The signatory list is what gives this announcement credibility. Google and Microsoft own the cloud infrastructure most enterprises run on. Salesforce and ServiceNow sit inside the day-to-day workflow of CRM and IT operations. Snowflake holds the enterprise data layer. A protocol backed by all five gives enterprise IT buyers a credible alternative to building agent infrastructure on Anthropic's standard.

The harder question is whether market alignment translates to adoption. MCP's 18-month head start represents real developer tooling, integration work, and organizational knowledge that does not evaporate because a committee announces a competing spec. Before this announcement, MCP had already reached 10,000 servers and tens of millions of monthly SDK downloads, per The Next Web.

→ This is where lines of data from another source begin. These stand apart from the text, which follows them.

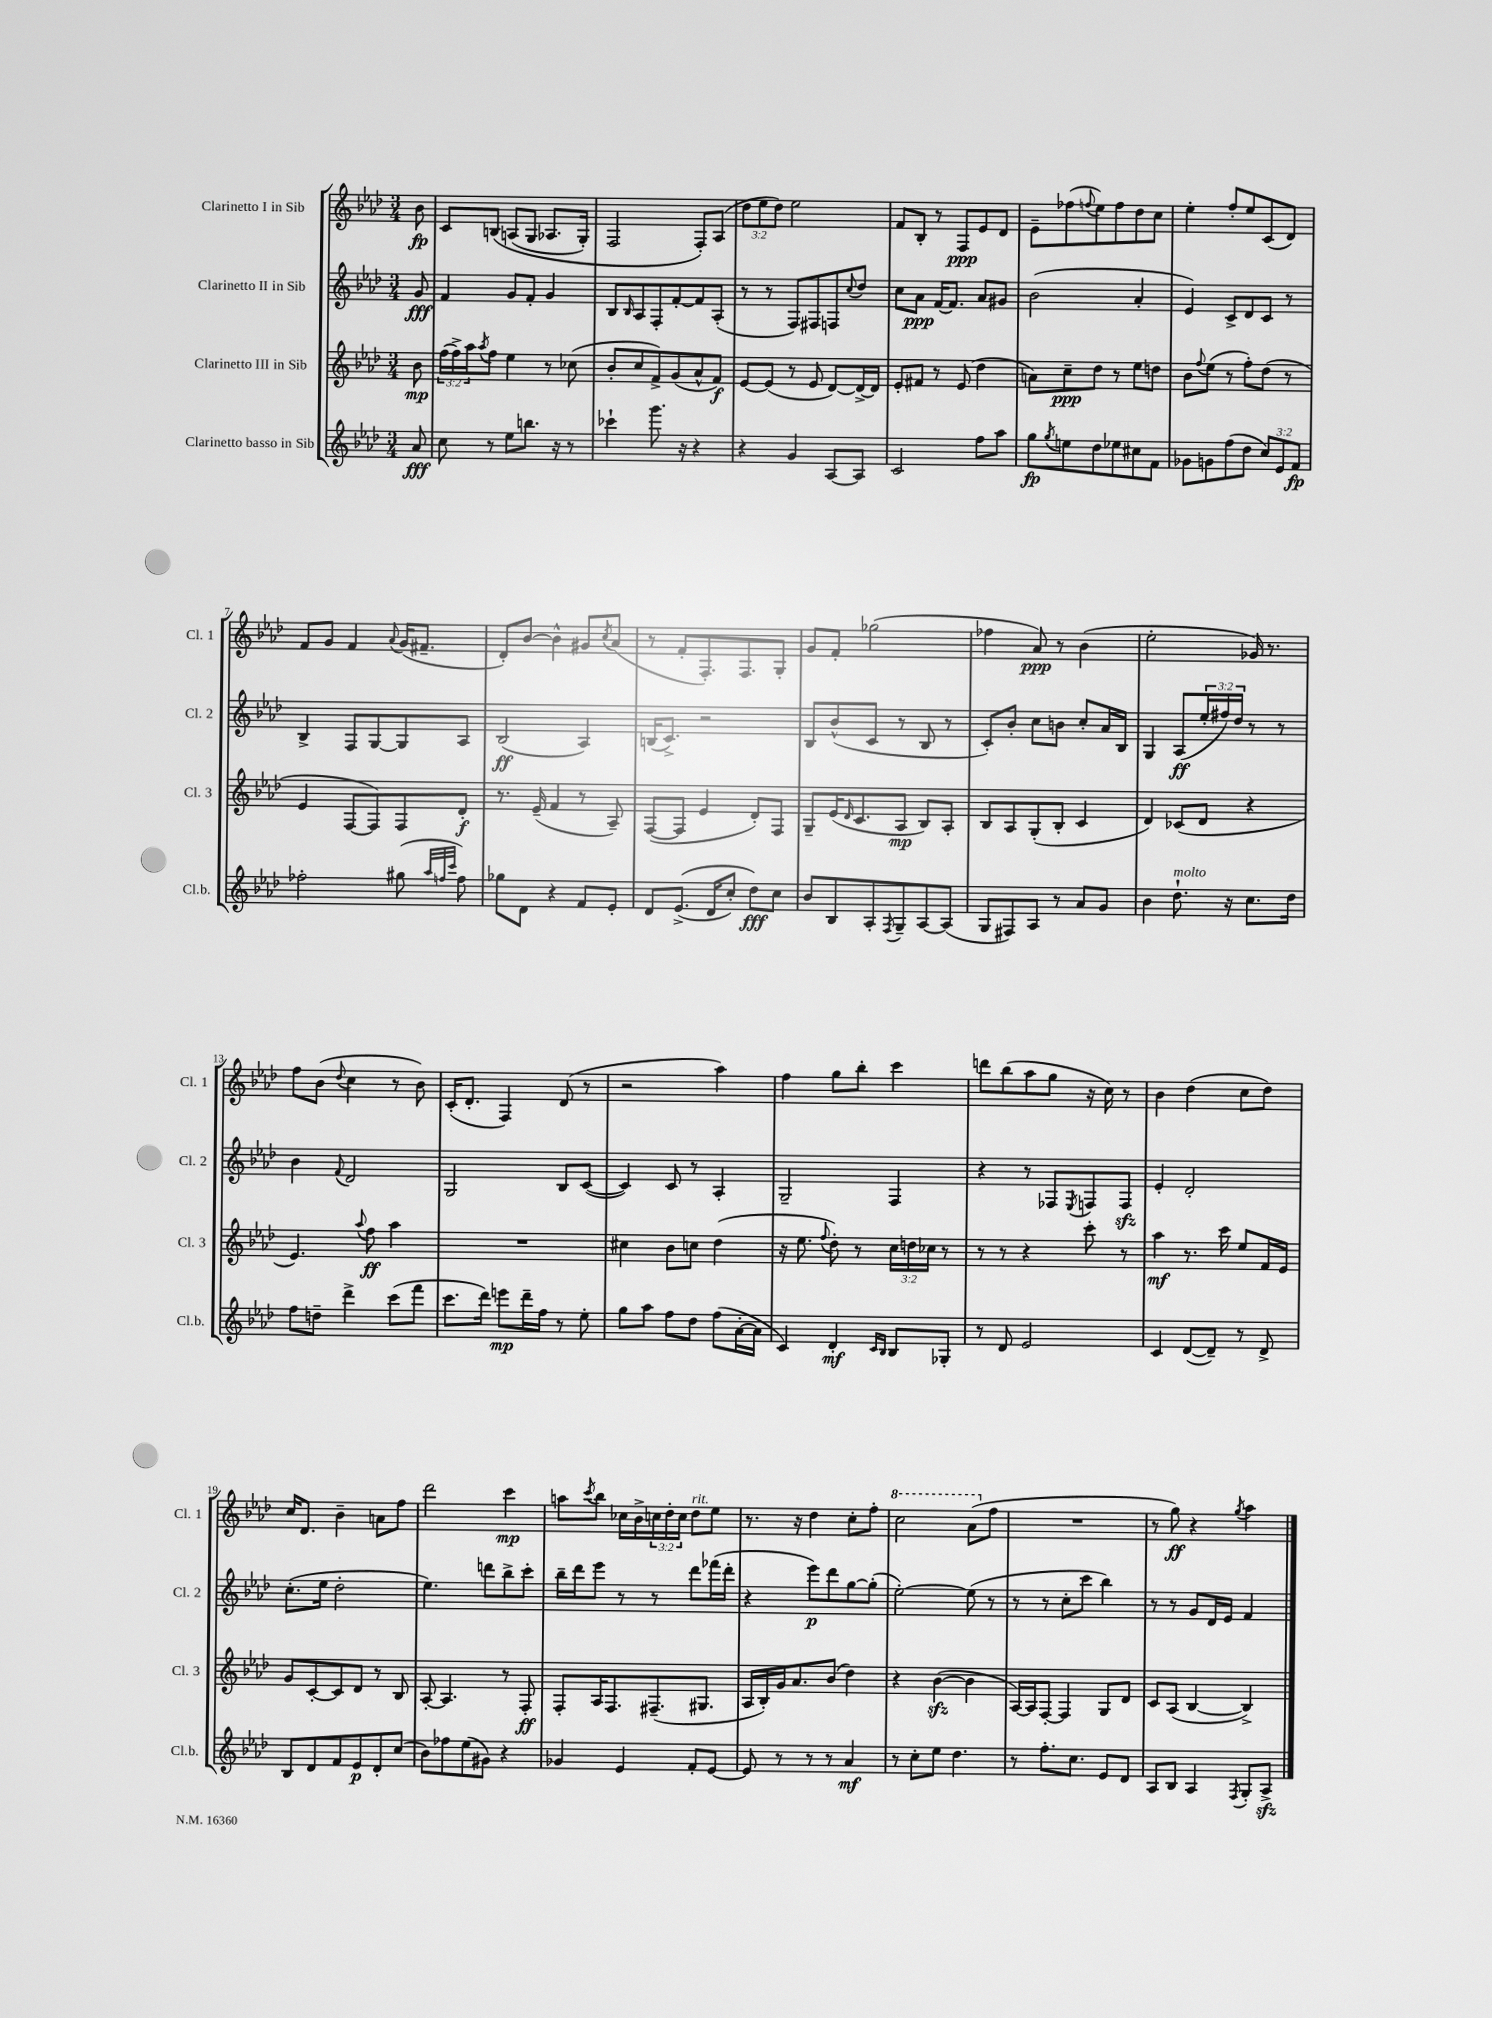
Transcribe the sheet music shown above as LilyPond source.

<<
\new StaffGroup <<
\new Staff = "s0" \with { instrumentName = "Clarinetto I in Sib" shortInstrumentName = "Cl. 1" } {
    \clef treble \key aes \major \numericTimeSignature \time 3/4 \override Staff.TupletNumber.text = #tuplet-number::calc-fraction-text \partial 8
    bes'8\fp |
    c'8 b8\( a8( g8 aes8. g16-.) |
    f2 f8-.\) aes8( |
    \tuplet 3/2 { des''8 ees''8 des''8) } ees''2 |
    f'8 bes8-. r8 f8\ppp ees'8 des'8 |
    ees'8-- fes''8( \appoggiatura { f''8 } ees''8) f''8 des''8 c''8 |
    ees''4-. f''8-. ees''8 c'8( des'8) |
    f'8 g'8 f'4 \appoggiatura { aes'8 } g'16( fis'8.-- |
    des'8-.) bes'8~ bes'4-^ gis'8 \acciaccatura { c''8 } aes'8( |
    r8 f'8-. f8.-.) f8. g8-. |
    g'8 f'8-. ges''2( |
    fes''4 aes'8\ppp) r8 bes'4( |
    ees''2-. ges'16) r8. |
    f''8 bes'8( \appoggiatura { des''8 } c''4 r8 bes'8) |
    c'16-.( des'8.-. f4) des'8( r8 |
    r2 aes''4) |
    f''4 g''8 bes''8-. c'''4 |
    d'''8 bes''8( aes''8 g''8 r16 c''16) r8 |
    bes'4 des''4( c''8 des''8) |
    c''16 des'8. bes'4-- a'8 f''8 |
    des'''2 c'''4\mp |
    a''8 \acciaccatura { c'''8 } bes''8 ces''16 bes'16-> \tuplet 3/2 { c''16 des''16-. c''16 } des''8^\markup { \italic "rit." } ees''8 |
    r8. r16 des''4 c''8-. f''8-. |
    \ottava #1 c'''2 aes''8( \ottava #0 f''8 |
    R2. |
    r8 g''8\ff) r4 \acciaccatura { g''8 } aes''4 \bar "|." |
}
\new Staff = "s1" \with { instrumentName = "Clarinetto II in Sib" shortInstrumentName = "Cl. 2" } {
    \clef treble \key aes \major \numericTimeSignature \time 3/4 \override Staff.TupletNumber.text = #tuplet-number::calc-fraction-text \partial 8
    g'8\fff |
    f'4 g'8 f'8-. g'4 |
    bes8 \grace { bes16 } aes8 f8-. f'8~-. f'8 aes8-.( |
    r8 r8 f8) fis8 f8 \appoggiatura { c''8 } des''8 |
    c''8 aes'8\ppp f'16~ f'8. aes'8 gis'8 |
    bes'2( aes'4-. |
    ees'4) c'8-> des'8 c'8 r8 |
    bes4-> f8 g8~ g8 aes8 |
    bes2\ff( aes4) |
    b16( c'8.->) r2 |
    bes8 bes'8-^( c'8 r8 bes8 r8 |
    c'8-.) bes'8-. c''8 b'8 c''8-. aes'16 bes16 |
    g4 aes8\ff( \tuplet 3/2 { ees''16-. fis''16) des''16 } r8 r8 |
    bes'4 \appoggiatura { f'8 } des'2 |
    g2 bes8 c'8~( |
    c'4) c'8 r8 aes4-. |
    g2-- f4 |
    r4 r8 fes8 \acciaccatura { ees8 } f8 f8\sfz |
    ees'4-. des'2-. |
    c''8.-.( ees''16 des''2-. |
    ees''4.) d'''8 bes''8-> c'''8-. |
    bes''16-- des'''16 ees'''8 r8 r8 des'''8 fes'''16( des'''16-. |
    r4 ees'''8\p) des'''8 g''8~ g''8-.( |
    ees''2~-.) ees''8( r8 |
    r8 r8 c''8-. c'''8 bes''4) |
    r8 r8 g'8 des'16 ees'16 f'4 \bar "|." |
}
\new Staff = "s2" \with { instrumentName = "Clarinetto III in Sib" shortInstrumentName = "Cl. 3" } {
    \clef treble \key aes \major \numericTimeSignature \time 3/4 \override Staff.TupletNumber.text = #tuplet-number::calc-fraction-text \partial 8
    bes'8\mp |
    \tuplet 3/2 { f''16( f''16->) aes''16 } \acciaccatura { aes''8 } f''8 ees''4 r8 ces''8( |
    bes'8-. c''8 f'8->) g'8( aes'8-^ f'8\f) |
    ees'8~ ees'8( r8 ees'8 des'8~) des'16~-> des'16 |
    ees'8-. fis'8 r8 ees'8( des''4 |
    a'8) c''8--\ppp des''8 r8 ees''8 d''8 |
    bes'8 \appoggiatura { f''8 } ees''8( r8 f''8-.) des''8( r8 |
    ees'4 f8~ f8) f8 des'8-.\f |
    r8. ees'16--( f'4 r8 aes8--) |
    f8~( f8 ees'4 des'8-.) f8 |
    g8-- ees'16( \grace { des'16 } c'8. aes8\mp bes8) aes8-. |
    bes8 aes8 g8-.( bes8-. c'4 |
    des'4) ces'8( des'8 r4 |
    ees'4.) \appoggiatura { aes''8 } f''8\ff aes''4 |
    R2. |
    cis''4 bes'8 c''8 des''4( |
    r16 ees''8. \appoggiatura { f''8 } des''8-.) r8 \tuplet 3/2 { c''16 d''16 ces''16 } r8 |
    r8 r8 r4 c'''8-. r8 |
    aes''4\mf r8. c'''16 ees''8 f'16 ees'16 |
    g'8 c'8~-. c'8 des'8 r8 bes8 |
    aes8~-. aes4. r8 f8-.\ff |
    f8-. aes16 f8. fis8.--( gis8. |
    aes16 bes16-.) g'16 aes'8. bes'8( des''4) |
    r4 bes'4~\sfz( bes'4 |
    aes16~) aes16 f8~-. f4 g8 des'8 |
    c'8 aes8( bes4~ bes4->) \bar "|." |
}
\new Staff = "s3" \with { instrumentName = "Clarinetto basso in Sib" shortInstrumentName = "Cl.b." } {
    \clef treble \key aes \major \numericTimeSignature \time 3/4 \override Staff.TupletNumber.text = #tuplet-number::calc-fraction-text \partial 8
    aes'8\fff |
    c''8 r8 ees''8 b''8. r16 r8 |
    ces'''4-! g'''8. r16 r4 |
    r4 g'4 aes8~ aes8 |
    c'2 f''8 aes''8 |
    g''8\fp \acciaccatura { g''8 } e''8 des''8 ees''8 cis''8 f'8 |
    ges'8 g'8 f''8( des''8 \tuplet 3/2 { c''8) ees'8 f'8\fp } |
    fes''2-. gis''8( \grace { aes''32 f''32 c'''32 } f''8) |
    ges''8 des'8 r4 f'8 ees'8-. |
    des'8 ees'8.->(\( des'16 c''8-.) des''8\fff\) c''8 |
    bes'8 bes8 aes8-. \acciaccatura { f8 } g8-- aes8~ aes8( |
    g8 fis8) aes8 r8 aes'8 g'8 |
    bes'4 des''8.-!^\markup { \italic "molto" } r16 c''8. des''16 |
    f''8 d''8-- des'''4-> c'''8( f'''8 |
    c'''8. des'''16) e'''8\mp des'''16-- f''16 r8 ees''8-. |
    g''8 aes''8 f''8 des''8 f''8( aes'16~-. aes'16 |
    c'4) des'4-.\mf \grace { c'16 bes16 } bes8 ges8-. |
    r8 des'8 ees'2 |
    c'4 des'8~( des'8--) r8 des'8-> |
    bes8 des'8 f'8 ees'8\p des'8-. c''8( |
    bes'8) fes''8 ees''8( gis'8) r4 |
    ges'4 ees'4 f'8-. ees'8~ |
    ees'8 r8 r8 r8 aes'4\mf |
    r8 c''8-. ees''8 des''4. |
    r8 f''8.-. c''8. ees'8 des'8 |
    aes8 bes8 aes4 \acciaccatura { f8 } g8-. aes8->\sfz \bar "|." |
}
>>
>>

Enterprise infrastructure decisions tend to track vendor relationships as much as protocol specs. A company deep in Microsoft Azure and Salesforce has an obvious gravitational pull toward a standard those vendors endorse. That dynamic, not the technical details of the protocol, will likely determine which standard wins in large-scale enterprise deployments.

What to watch next

The next concrete milestone is a public spec or GitHub repository from the coalition. Once the standard has a public name and defined semantics, enterprises can evaluate it alongside MCP on its technical merits. Until then the announcement is a market position, not a shippable product.

For operators building agent infrastructure now, the choice has real architectural stakes: commit to MCP's existing tooling and ecosystem, wait for the coalition spec to land, or build with abstraction layers that could span both. Those decisions carry consequences that will take 12 to 24 months to fully surface.